An Empirical Study of Machine Learning and Deep Learning Algorithms on Bearing Fault Diagnosis Benchmarks

Abstract

Rolling element bearings are critical components regarding the reliability and safety of rotating machinery. A reliable and continuous monitoring system with high prediction accuracy prevents machine downtime, increases productivity, and reduces maintenance costs. Vibration analysis via machine learning tools is a well-established approach. In recent years, deep learning methods have received increasing attention from researchers and engineers because of their inherent capability of dealing with big data, mining complex representations, and overcoming the disadvantage of traditional fault classification and feature selection algorithms based on hand-crafted features.
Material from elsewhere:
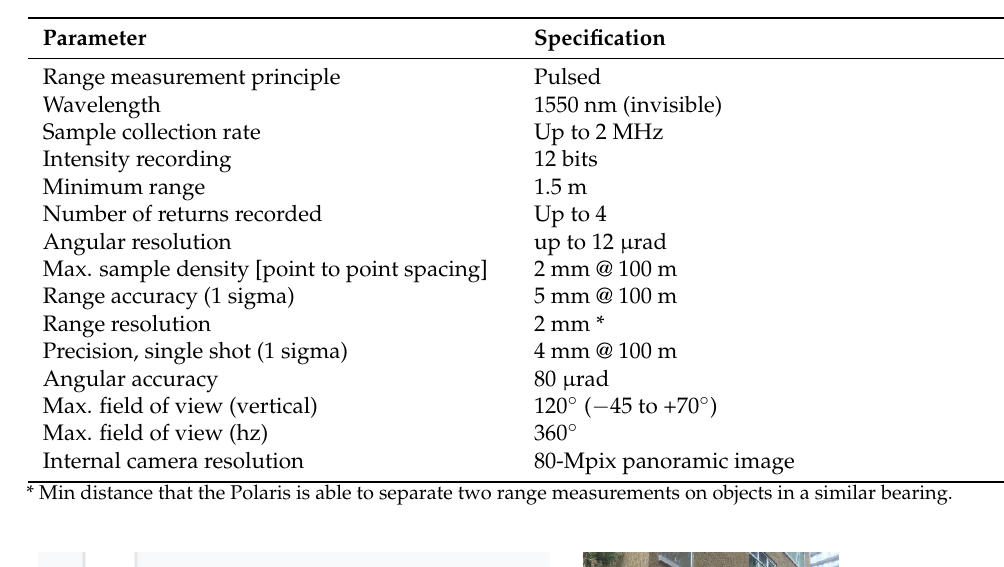
Table 2. Polaris system specifications.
However, the literature lacks a well-structured set of rules and comprehensive evaluation of the existing methods and resources and it is not clear how to choose the best algorithm for certain situations to achieve the optimal outcome. This work evaluates traditional machine learning and recent deep learning-based fault classification methods based on two benchmark rolling element bearing datasets and provides a comprehensive evaluation of the methods. Both time-frequency domain statistical features and raw inputs were used. The comparisons were made based on classification accuracy, training time, and hyperparameter tuning, Based on the evaluation results, we discuss technical challenges and provide suggestions for method selection and improvement.